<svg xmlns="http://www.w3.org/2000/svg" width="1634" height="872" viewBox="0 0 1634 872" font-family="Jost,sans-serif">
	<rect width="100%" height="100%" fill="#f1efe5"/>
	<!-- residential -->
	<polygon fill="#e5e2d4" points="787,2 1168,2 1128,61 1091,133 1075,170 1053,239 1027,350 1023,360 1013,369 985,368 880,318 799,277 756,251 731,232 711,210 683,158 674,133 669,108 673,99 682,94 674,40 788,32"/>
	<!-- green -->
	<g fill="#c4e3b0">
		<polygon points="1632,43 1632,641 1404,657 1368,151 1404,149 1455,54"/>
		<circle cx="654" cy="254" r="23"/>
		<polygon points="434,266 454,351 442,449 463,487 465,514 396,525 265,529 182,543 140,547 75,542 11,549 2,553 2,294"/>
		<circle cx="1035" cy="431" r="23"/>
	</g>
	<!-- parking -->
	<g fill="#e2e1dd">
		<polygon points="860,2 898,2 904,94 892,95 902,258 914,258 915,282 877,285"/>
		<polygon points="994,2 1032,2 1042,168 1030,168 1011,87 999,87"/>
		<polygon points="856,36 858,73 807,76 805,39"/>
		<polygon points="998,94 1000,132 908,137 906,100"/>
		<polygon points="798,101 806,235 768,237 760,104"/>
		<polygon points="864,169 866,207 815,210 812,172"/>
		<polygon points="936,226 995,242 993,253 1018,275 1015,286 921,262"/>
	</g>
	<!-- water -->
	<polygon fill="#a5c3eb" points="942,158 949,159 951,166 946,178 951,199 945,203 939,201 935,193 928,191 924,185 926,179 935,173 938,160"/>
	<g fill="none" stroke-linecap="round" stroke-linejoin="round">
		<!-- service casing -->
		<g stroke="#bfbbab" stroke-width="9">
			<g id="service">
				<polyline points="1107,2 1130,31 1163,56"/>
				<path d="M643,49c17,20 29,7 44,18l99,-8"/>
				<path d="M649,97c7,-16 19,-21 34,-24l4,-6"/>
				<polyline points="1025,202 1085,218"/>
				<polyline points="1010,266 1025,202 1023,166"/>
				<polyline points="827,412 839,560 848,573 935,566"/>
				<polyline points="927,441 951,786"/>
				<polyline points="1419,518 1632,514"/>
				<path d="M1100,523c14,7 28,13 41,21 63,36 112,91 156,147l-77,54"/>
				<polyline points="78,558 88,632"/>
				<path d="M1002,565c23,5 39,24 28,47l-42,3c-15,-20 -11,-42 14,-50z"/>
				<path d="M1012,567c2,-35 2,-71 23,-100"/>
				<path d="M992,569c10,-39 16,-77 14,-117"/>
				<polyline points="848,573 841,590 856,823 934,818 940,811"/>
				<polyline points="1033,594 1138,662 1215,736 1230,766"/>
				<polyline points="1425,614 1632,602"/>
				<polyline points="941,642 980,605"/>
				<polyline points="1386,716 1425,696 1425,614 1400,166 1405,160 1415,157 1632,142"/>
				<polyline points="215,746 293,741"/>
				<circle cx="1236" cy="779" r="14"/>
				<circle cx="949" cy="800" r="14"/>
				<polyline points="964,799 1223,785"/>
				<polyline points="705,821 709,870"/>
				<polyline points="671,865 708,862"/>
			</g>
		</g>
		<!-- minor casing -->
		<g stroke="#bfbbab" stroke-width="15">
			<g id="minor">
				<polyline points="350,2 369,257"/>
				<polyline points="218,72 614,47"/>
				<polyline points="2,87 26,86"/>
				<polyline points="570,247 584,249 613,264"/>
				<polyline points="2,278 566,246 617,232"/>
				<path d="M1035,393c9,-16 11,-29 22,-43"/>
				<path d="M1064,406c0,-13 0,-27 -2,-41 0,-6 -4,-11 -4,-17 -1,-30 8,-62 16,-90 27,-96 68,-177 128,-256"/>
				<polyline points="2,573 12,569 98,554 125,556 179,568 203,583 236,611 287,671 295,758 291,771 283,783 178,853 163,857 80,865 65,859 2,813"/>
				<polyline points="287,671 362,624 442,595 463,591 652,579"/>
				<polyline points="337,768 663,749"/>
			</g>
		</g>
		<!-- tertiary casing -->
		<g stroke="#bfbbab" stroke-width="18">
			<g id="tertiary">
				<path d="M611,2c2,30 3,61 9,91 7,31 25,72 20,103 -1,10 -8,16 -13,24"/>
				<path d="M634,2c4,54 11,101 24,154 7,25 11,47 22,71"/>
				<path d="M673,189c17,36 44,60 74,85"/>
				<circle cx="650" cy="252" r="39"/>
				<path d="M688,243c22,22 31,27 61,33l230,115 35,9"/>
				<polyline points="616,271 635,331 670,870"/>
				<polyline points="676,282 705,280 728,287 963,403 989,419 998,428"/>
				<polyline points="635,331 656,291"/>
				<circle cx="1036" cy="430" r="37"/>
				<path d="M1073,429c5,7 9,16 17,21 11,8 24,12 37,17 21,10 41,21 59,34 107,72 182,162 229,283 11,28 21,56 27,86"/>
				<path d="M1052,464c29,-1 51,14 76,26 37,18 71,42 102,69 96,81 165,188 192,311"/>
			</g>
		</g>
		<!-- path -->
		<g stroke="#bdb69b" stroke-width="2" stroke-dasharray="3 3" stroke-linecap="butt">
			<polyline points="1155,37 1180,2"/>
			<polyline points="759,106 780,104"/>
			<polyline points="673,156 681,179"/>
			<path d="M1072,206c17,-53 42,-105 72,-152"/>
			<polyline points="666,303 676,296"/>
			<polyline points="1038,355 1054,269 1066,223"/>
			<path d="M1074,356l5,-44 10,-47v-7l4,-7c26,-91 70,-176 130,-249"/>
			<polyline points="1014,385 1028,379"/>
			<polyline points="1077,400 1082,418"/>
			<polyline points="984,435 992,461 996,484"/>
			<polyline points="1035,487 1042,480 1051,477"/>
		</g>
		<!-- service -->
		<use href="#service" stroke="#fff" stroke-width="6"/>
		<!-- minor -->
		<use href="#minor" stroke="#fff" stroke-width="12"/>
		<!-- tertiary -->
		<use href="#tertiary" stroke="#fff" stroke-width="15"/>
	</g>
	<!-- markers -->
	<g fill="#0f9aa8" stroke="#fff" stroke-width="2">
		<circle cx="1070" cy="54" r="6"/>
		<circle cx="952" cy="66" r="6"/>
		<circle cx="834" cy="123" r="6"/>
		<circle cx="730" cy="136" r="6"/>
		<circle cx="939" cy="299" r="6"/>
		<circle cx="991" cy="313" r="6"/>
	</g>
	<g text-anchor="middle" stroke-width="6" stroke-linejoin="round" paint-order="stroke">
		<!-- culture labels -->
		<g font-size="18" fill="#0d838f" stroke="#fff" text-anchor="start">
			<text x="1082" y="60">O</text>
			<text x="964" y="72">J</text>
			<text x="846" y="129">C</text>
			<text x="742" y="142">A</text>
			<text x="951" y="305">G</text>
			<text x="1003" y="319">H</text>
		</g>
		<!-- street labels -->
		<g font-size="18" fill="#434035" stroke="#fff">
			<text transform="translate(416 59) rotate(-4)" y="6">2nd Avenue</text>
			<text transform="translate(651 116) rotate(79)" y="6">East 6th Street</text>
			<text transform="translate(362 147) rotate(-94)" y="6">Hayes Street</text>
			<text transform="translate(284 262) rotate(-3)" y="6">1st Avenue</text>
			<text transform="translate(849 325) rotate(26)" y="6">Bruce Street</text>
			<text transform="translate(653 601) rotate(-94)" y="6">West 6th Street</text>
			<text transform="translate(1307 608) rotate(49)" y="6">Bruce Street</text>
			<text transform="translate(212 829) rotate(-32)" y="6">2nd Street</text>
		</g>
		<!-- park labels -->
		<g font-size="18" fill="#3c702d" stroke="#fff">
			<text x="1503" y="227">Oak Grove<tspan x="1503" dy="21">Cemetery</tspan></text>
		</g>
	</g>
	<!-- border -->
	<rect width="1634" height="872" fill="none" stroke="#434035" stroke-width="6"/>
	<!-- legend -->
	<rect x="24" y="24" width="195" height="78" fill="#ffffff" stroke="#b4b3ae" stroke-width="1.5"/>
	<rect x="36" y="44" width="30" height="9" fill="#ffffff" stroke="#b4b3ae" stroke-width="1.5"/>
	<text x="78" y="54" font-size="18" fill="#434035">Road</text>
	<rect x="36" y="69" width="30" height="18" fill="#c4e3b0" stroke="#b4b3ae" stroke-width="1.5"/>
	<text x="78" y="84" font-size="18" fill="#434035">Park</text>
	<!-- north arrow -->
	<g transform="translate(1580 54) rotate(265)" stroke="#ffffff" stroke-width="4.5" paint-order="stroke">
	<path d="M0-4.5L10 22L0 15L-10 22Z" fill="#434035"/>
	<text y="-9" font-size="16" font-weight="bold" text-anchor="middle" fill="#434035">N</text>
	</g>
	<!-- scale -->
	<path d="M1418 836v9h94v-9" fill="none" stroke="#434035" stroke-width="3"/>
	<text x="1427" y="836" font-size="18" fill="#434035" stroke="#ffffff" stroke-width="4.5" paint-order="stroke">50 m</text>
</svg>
========
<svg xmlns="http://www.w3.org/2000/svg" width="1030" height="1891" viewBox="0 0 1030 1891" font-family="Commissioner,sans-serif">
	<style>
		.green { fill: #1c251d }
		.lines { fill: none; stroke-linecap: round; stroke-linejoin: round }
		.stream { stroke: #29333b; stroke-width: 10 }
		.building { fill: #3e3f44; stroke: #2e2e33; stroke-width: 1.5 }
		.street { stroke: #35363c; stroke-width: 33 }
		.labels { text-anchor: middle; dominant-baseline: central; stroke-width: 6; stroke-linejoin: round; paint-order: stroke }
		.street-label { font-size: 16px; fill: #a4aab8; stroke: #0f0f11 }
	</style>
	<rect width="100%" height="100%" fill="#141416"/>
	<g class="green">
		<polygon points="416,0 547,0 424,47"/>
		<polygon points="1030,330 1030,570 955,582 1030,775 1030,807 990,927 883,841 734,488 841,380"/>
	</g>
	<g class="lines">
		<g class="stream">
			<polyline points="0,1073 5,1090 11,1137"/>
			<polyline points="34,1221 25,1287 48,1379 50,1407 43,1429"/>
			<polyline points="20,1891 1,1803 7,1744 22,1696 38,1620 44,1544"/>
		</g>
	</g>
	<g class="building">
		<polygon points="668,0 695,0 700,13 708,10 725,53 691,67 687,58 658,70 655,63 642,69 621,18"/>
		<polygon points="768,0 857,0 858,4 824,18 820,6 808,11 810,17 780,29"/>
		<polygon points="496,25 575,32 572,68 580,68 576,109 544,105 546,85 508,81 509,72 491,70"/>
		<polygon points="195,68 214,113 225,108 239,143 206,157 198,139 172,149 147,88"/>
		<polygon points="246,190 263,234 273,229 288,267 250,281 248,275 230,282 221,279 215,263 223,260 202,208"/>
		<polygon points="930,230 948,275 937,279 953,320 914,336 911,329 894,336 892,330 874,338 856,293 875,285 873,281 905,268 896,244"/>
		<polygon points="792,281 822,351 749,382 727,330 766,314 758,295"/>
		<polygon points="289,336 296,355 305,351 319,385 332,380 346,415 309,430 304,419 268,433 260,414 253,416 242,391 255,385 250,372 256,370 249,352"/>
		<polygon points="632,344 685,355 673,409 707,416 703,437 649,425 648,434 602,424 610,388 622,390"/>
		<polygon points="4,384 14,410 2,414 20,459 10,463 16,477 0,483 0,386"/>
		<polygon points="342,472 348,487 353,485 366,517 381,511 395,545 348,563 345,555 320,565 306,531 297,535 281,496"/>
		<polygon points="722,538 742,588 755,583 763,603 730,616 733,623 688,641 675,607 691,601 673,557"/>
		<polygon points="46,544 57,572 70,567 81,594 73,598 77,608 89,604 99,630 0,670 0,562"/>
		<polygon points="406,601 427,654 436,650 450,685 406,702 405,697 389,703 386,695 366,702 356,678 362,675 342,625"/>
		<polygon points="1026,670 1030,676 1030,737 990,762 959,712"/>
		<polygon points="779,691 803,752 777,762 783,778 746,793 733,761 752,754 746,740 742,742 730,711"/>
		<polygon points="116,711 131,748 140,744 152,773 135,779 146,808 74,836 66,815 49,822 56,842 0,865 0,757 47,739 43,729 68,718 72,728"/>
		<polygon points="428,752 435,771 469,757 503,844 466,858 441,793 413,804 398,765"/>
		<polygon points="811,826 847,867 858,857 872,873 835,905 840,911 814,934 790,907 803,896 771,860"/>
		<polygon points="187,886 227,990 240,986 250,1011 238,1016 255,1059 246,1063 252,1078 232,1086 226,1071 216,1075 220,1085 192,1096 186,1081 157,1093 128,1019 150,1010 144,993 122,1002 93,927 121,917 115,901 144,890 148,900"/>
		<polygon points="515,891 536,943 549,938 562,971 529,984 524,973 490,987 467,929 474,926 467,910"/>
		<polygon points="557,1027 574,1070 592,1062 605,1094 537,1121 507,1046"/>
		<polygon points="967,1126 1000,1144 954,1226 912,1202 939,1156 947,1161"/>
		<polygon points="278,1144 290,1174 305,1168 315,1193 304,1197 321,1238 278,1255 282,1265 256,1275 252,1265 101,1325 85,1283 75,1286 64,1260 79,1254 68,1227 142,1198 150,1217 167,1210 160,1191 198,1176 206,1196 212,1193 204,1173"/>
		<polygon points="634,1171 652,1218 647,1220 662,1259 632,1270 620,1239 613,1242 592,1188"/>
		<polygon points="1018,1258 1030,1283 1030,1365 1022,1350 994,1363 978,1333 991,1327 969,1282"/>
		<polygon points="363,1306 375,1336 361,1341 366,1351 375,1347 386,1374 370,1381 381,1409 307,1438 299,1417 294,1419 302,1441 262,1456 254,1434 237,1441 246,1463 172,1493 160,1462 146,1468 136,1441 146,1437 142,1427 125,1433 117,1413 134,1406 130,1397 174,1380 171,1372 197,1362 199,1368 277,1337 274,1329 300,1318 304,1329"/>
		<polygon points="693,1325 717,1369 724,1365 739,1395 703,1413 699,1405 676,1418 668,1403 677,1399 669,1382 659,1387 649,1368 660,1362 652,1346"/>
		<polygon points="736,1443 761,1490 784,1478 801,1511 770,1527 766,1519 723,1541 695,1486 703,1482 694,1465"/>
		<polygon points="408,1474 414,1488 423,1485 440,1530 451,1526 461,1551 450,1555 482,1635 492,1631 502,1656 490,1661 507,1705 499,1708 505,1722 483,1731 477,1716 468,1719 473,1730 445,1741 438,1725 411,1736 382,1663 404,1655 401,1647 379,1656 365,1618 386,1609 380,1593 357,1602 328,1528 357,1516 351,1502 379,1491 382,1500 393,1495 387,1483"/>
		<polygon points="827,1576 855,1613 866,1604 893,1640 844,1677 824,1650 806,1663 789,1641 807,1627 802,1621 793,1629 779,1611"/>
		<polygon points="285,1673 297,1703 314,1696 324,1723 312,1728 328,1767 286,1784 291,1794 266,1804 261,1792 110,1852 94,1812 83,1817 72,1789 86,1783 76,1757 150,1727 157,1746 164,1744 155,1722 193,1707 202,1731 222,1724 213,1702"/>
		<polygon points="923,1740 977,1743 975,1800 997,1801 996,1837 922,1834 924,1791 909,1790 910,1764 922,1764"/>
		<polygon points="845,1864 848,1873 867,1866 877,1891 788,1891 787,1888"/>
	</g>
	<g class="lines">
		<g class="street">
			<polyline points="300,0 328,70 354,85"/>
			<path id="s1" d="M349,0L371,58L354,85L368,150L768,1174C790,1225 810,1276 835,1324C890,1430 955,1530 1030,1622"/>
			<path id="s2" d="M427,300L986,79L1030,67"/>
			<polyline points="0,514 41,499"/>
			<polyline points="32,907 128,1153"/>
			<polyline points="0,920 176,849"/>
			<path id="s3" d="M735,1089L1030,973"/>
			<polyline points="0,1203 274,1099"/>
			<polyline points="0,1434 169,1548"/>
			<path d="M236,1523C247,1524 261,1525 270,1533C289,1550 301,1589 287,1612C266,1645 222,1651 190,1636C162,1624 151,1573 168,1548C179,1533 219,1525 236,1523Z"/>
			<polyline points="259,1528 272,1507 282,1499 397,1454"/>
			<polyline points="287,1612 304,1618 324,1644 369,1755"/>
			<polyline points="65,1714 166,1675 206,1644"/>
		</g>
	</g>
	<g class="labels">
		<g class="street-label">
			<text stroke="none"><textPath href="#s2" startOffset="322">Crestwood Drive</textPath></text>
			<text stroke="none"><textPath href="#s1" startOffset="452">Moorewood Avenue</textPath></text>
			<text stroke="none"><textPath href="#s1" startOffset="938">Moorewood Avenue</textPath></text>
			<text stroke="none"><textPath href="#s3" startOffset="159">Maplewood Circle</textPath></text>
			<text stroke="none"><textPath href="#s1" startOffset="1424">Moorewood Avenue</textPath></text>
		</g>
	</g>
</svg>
========
Work required
Among the lines of the listing above, which ones contain the word "class"? Show them.

Solution
	<g class="green">
	<g class="lines">
		<g class="stream">
	<g class="building">
	<g class="lines">
		<g class="street">
	<g class="labels">
		<g class="street-label">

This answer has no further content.